Ronald Wayne Laws (born October 3, 1950) is an American jazz, jazz fusion and smooth jazz saxophonist, and singer. He is the younger brother of jazz flutist Hubert Laws, jazz vocalist Eloise Laws and the older brother of Debra Laws.

Biography
Born and raised in Houston, Texas, United States, Laws is the fifth of eight children. He started playing the saxophone at the age of 11.

He attended Stephen F. Austin State University in Nacogdoches, Texas, for two years.

In 1971, Laws journeyed to Los Angeles, California to embark upon a musical career. He started off by performing with trumpeter Hugh Masekela. In 1972, Laws joined the band Earth, Wind & Fire where he played saxophone and flute on their album Last Days and Time. After 18 months working with Earth, Wind and Fire, he decided to become a solo artist.  In 1975, Laws issued his debut album entitled Pressure Sensitive on Blue Note Records. The album reached No. 25 on the Billboard Top Soul Albums chart. In 1976, Laws went on to release his second LP Fever. The album reached No. 13 on the Billboard Top Soul LPs chart.

His third album, Friends & Strangers, was issued in 1977 on United Artists Records. The album has been certified gold in the US by the RIAA.
Laws' fourth studio LP, entitled Flame was released in September 1978 on United Artists. The LP reached No. 16 on the Billboard Top Soul Albums chart.

His follow up album Every Generation was issued in 1980 by United Artists Records. The album reached No. 4 on the Billboard Top Soul Albums chart.

● **Tasks for this exercise**
- A) According to the Laws biography, why did Laws go to Los Angeles in 1971? Answer in one to three sentences.
- B) Please rewrite the Laws biography from "In 1971, Laws" up to and including "by the RIAA.", replacing "debut album" with "first album".

● **Available data**

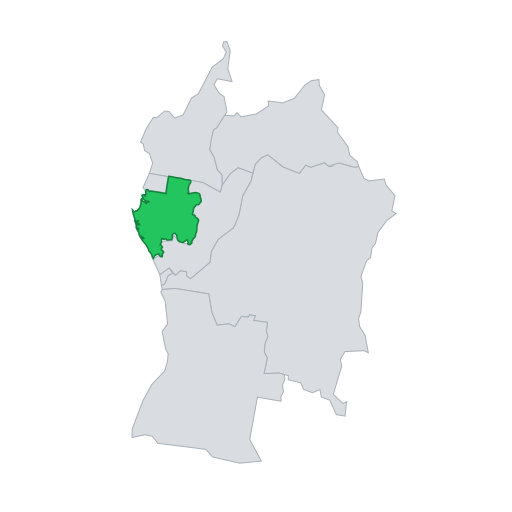 Gabon highlighted among its neighbors, rotated 9°
{"feature_id": "GAB", "entity_name": "Gabon", "entity_type": "country or territory", "adm_level": 0, "iso_a3": "GAB", "parent_name": "Africa", "parent_adm1": "", "projection": "natural_earth1", "projection_center": [11.622, -0.807], "detail": "fine", "context": "with_neighbors", "style": "filled", "palette": "green", "viewbox_px": 512, "rotation_deg": 9, "n_neighbors": 6, "source": "natural_earth", "source_scale": "50m", "svg_char_len": 7040}
<svg xmlns="http://www.w3.org/2000/svg" viewBox="0 0 512 512"><g transform="rotate(9 256 256)"><path d="M365.7,266.1L368.3,294.7L367.1,301.7L369.4,309.5L376.0,317.0L382.1,334.0L377.5,332.6L358.8,336.5L355.4,345.1L357.9,351.0L354.0,380.5L365.1,388.1L368.3,385.7L369.0,400.2L360.2,400.1L351.4,386.9L342.6,385.0L340.1,378.0L333.0,382.2L323.8,380.3L320.0,374.2L307.2,373.3L306.6,369.1L297.4,368.0L282.3,370.9L283.1,354.9L279.3,349.9L278.5,341.6L280.2,333.5L277.9,328.3L277.8,319.8L263.7,320.0L264.7,315.1L258.8,315.2L258.2,317.5L251.0,318.0L246.3,329.2L239.9,327.3L228.4,330.3L221.3,318.9L215.2,300.8L180.9,300.7L168.7,303.8L167.1,299.7L170.1,298.2L172.3,288.9L176.5,286.1L179.6,287.5L183.6,282.3L189.9,282.4L190.6,286.3L195.0,288.6L211.5,269.3L211.1,258.3L216.2,245.2L229.2,231.8L230.5,227.5L232.7,217.9L233.5,198.4L239.3,182.8L241.0,165.3L245.5,158.5L251.7,154.1L268.7,163.7L285.8,167.6L290.9,158.5L296.2,159.8L309.0,153.1L313.6,156.0L317.4,155.6L319.1,152.3L323.4,151.1L339.6,152.9L343.4,151.4L350.5,162.5L355.8,164.2L370.7,159.9L373.5,165.7L383.8,174.6L383.1,190.3L387.8,192.2L379.6,200.5L372.7,213.8L372.1,224.6L369.4,229.7L369.3,239.8L365.9,243.6L362.8,260.0L365.7,266.1Z" fill="#d9dde1" stroke="#a8b0b8" stroke-width="1"/><path d="M193.7,48.8L198.4,57.4L198.8,75.3L205.1,87.5L190.1,87.0L187.6,93.4L194.4,101.2L199.5,103.5L204.8,118.3L197.2,135.6L194.4,138.1L193.8,158.2L199.3,165.2L204.5,177.0L209.9,181.3L211.6,191.3L210.8,198.6L192.2,191.8L137.7,191.1L139.4,180.5L134.8,171.6L129.5,169.3L127.2,163.3L124.2,161.4L127.4,148.1L132.9,135.1L136.2,135.0L143.2,127.1L147.6,126.9L154.1,132.5L162.0,127.9L167.5,110.1L173.7,104.6L183.1,76.5L192.9,66.1L194.7,59.2L190.1,53.8L190.5,49.6L193.7,48.8Z" fill="#d9dde1" stroke="#a8b0b8" stroke-width="1"/><path d="M343.4,151.4L339.6,152.9L323.4,151.1L313.6,156.0L309.0,153.1L296.2,159.8L290.9,158.5L285.8,167.6L268.7,163.7L251.7,154.1L245.5,158.5L241.0,165.3L239.9,174.7L224.6,171.7L217.7,178.8L211.6,191.3L209.9,181.3L204.5,177.0L199.3,165.2L193.8,158.2L193.5,148.5L194.4,138.1L197.2,135.6L203.0,122.0L212.6,121.0L214.7,117.5L219.5,120.8L234.1,115.7L245.0,105.7L243.8,101.0L258.3,100.6L269.1,94.4L277.4,79.7L283.2,74.2L290.5,71.9L291.9,77.7L298.6,86.1L297.7,101.4L317.0,116.6L317.1,120.9L329.8,133.8L332.8,141.8L341.5,147.2L343.4,151.4Z" fill="#d9dde1" stroke="#a8b0b8" stroke-width="1"/><path d="M239.9,174.7L239.3,182.8L233.5,198.4L232.7,217.9L230.5,227.5L229.2,231.8L216.2,245.2L211.1,258.3L211.5,269.3L195.0,288.6L190.6,286.3L189.9,282.4L183.6,282.3L179.6,287.5L172.2,281.5L164.0,289.5L154.5,275.3L163.3,267.9L158.9,259.0L162.9,255.6L170.7,254.0L171.7,248.0L177.9,254.5L188.1,255.0L191.7,248.7L193.2,239.7L191.9,229.2L186.4,221.3L191.4,205.7L188.5,203.0L179.9,204.1L176.6,197.2L177.5,191.3L192.2,191.8L210.8,198.6L211.6,191.3L217.7,178.8L224.6,171.7L239.9,174.7Z" fill="#d9dde1" stroke="#a8b0b8" stroke-width="1"/><path d="M137.7,191.1L156.6,191.4L156.7,207.6L135.9,208.2L133.7,206.2L137.7,191.1Z" fill="#d9dde1" stroke="#a8b0b8" stroke-width="1"/><path d="M176.5,286.1L172.3,288.9L170.1,298.2L167.1,299.7L164.0,289.5L172.2,281.5L176.5,286.1ZM168.7,303.8L180.9,300.7L215.2,300.8L221.3,318.9L228.4,330.3L239.9,327.3L246.3,329.2L251.0,318.0L258.2,317.5L258.8,315.2L264.7,315.1L263.7,320.0L277.8,319.8L277.9,328.3L280.2,333.5L278.5,341.6L279.3,349.9L283.1,354.9L282.3,370.9L297.4,368.0L302.6,368.8L303.8,373.0L302.4,379.5L304.4,385.8L302.6,390.9L303.5,395.5L279.5,395.3L278.5,438.2L293.4,457.7L272.3,463.2L244.6,461.3L236.7,454.8L188.5,456.4L181.7,450.3L174.3,449.9L161.9,454.7L160.8,446.2L167.0,416.2L173.5,398.6L183.8,383.8L185.1,373.8L184.5,366.2L181.0,361.3L175.1,345.1L179.3,337.0L173.4,315.0L167.6,306.4L168.7,303.8Z" fill="#d9dde1" stroke="#a8b0b8" stroke-width="1"/><path d="M180.0,192.7L180.0,193.7L179.0,196.0L178.6,197.8L178.5,199.6L178.8,201.2L179.2,202.2L179.5,203.4L179.3,204.3L178.8,204.6L179.1,205.0L179.8,205.1L180.9,204.8L182.7,204.1L185.0,203.2L186.5,202.7L189.0,203.0L190.3,203.4L191.0,204.0L191.8,206.7L192.1,207.1L192.7,208.3L193.2,209.7L193.3,210.4L193.3,210.9L192.8,211.6L192.2,212.7L192.0,213.4L191.5,213.9L190.9,214.4L189.3,214.6L189.0,214.9L188.5,216.1L187.6,217.0L187.2,218.0L186.9,219.2L187.0,220.8L186.8,223.0L186.6,224.5L187.0,225.1L189.0,225.4L189.4,225.7L190.0,226.7L190.6,227.5L192.5,228.1L193.2,228.8L193.7,229.5L193.8,230.1L193.4,232.5L193.0,234.9L193.2,236.6L193.3,238.3L193.5,240.8L193.4,242.3L192.9,243.2L192.9,243.9L193.1,244.8L192.7,247.2L192.4,247.6L191.6,248.1L191.2,248.7L191.0,249.7L190.6,251.1L190.1,251.6L190.1,252.3L190.6,252.7L190.5,253.5L189.7,254.3L189.2,255.0L188.2,255.3L186.9,254.9L186.6,254.5L186.9,253.7L186.8,253.1L186.4,252.5L185.7,250.9L185.1,250.6L184.8,251.2L183.8,252.4L182.0,254.0L180.8,254.1L178.5,253.7L176.5,252.9L175.6,251.1L175.0,249.5L174.2,247.8L173.3,246.9L172.3,246.4L171.9,246.4L170.4,247.3L170.0,247.7L170.0,248.6L170.1,249.3L170.4,249.7L170.5,250.2L170.5,251.0L170.3,252.0L170.2,253.1L165.7,254.2L165.0,253.8L164.4,253.3L163.7,253.4L161.8,254.0L161.1,253.6L160.4,253.3L160.1,253.5L160.1,254.0L160.4,256.7L160.3,257.7L159.8,259.0L159.6,259.9L160.8,260.2L161.2,260.6L161.6,261.3L162.2,261.9L162.2,262.3L161.6,263.0L161.4,263.8L161.7,264.5L162.5,265.2L163.7,265.9L164.2,266.4L164.2,266.9L163.6,267.8L163.4,268.6L163.0,269.3L163.1,269.9L163.6,270.5L163.6,271.1L163.2,271.5L162.5,271.4L161.9,271.5L161.3,271.3L159.6,269.2L159.2,269.1L156.7,270.8L156.1,271.4L155.6,272.4L154.9,274.5L153.7,273.3L152.8,271.0L151.6,269.7L149.2,267.5L148.6,265.9L145.8,262.3L141.8,258.8L139.0,255.7L138.5,255.0L139.0,255.1L141.8,256.6L142.2,256.4L142.5,256.1L141.3,255.3L140.1,254.6L139.1,254.2L138.0,254.3L137.4,253.6L137.0,252.6L136.8,251.8L136.3,250.9L134.8,249.1L134.4,248.4L133.6,247.4L134.1,247.3L135.7,248.2L135.9,247.8L135.7,247.3L134.1,246.4L133.2,246.3L133.0,245.7L133.1,245.0L132.0,242.3L130.7,240.3L130.5,239.4L133.8,243.7L134.3,243.8L134.8,243.8L136.2,243.3L135.9,242.7L135.3,242.1L134.7,242.4L134.0,242.4L133.6,242.2L133.4,241.7L134.2,239.6L133.8,239.7L133.6,240.1L133.1,240.3L132.5,240.4L130.9,239.3L129.4,236.2L129.1,235.6L128.7,234.5L128.3,234.1L126.7,229.7L127.3,230.1L128.0,231.3L129.5,231.1L130.1,230.3L130.6,230.4L131.1,230.2L131.7,229.5L133.6,226.5L134.1,222.6L133.9,220.2L133.6,217.9L134.2,217.2L134.5,217.7L134.6,218.5L134.9,219.1L135.6,219.7L136.8,219.8L138.7,220.7L139.4,221.2L139.6,220.1L141.8,219.2L141.1,218.8L139.1,219.2L136.5,217.8L135.6,216.9L134.8,215.3L133.9,214.4L134.0,213.6L135.9,212.9L136.4,212.9L136.6,213.8L137.1,214.2L137.3,214.1L137.4,213.3L137.4,211.3L136.8,208.5L137.0,207.9L137.5,207.7L138.0,207.4L138.3,207.3L139.0,207.4L139.3,208.0L139.5,208.4L140.1,208.5L140.7,208.9L141.1,208.8L141.5,208.4L142.1,208.3L143.8,208.3L145.4,208.3L148.6,208.3L151.7,208.3L154.9,208.4L157.3,208.4L157.3,206.7L157.2,204.2L157.2,201.3L157.2,198.4L157.2,195.8L157.2,192.7L157.3,191.8L157.5,191.4L157.4,190.9L159.9,190.8L164.3,191.1L166.2,191.0L166.8,191.1L169.2,190.9L171.1,191.1L172.0,191.3L172.7,191.5L175.1,191.6L178.1,191.4L179.2,191.5L179.7,191.9L180.0,192.7Z" fill="#22c55e" stroke="#15803d" stroke-width="1.5"/></g></svg>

● **Answers to the problems**
- A) Laws went to Los Angeles, California, in 1971 to embark upon a musical career.

- B)
In 1971, Laws journeyed to Los Angeles, California to embark upon a musical career. He started off by performing with trumpeter Hugh Masekela. In 1972, Laws joined the band Earth, Wind & Fire where he played saxophone and flute on their album Last Days and Time. After 18 months working with Earth, Wind and Fire, he decided to become a solo artist.  In 1975, Laws issued his first album entitled Pressure Sensitive on Blue Note Records. The album reached No. 25 on the Billboard Top Soul Albums chart. In 1976, Laws went on to release his second LP Fever. The album reached No. 13 on the Billboard Top Soul LPs chart.

His third album, Friends & Strangers, was issued in 1977 on United Artists Records. The album has been certified gold in the US by the RIAA.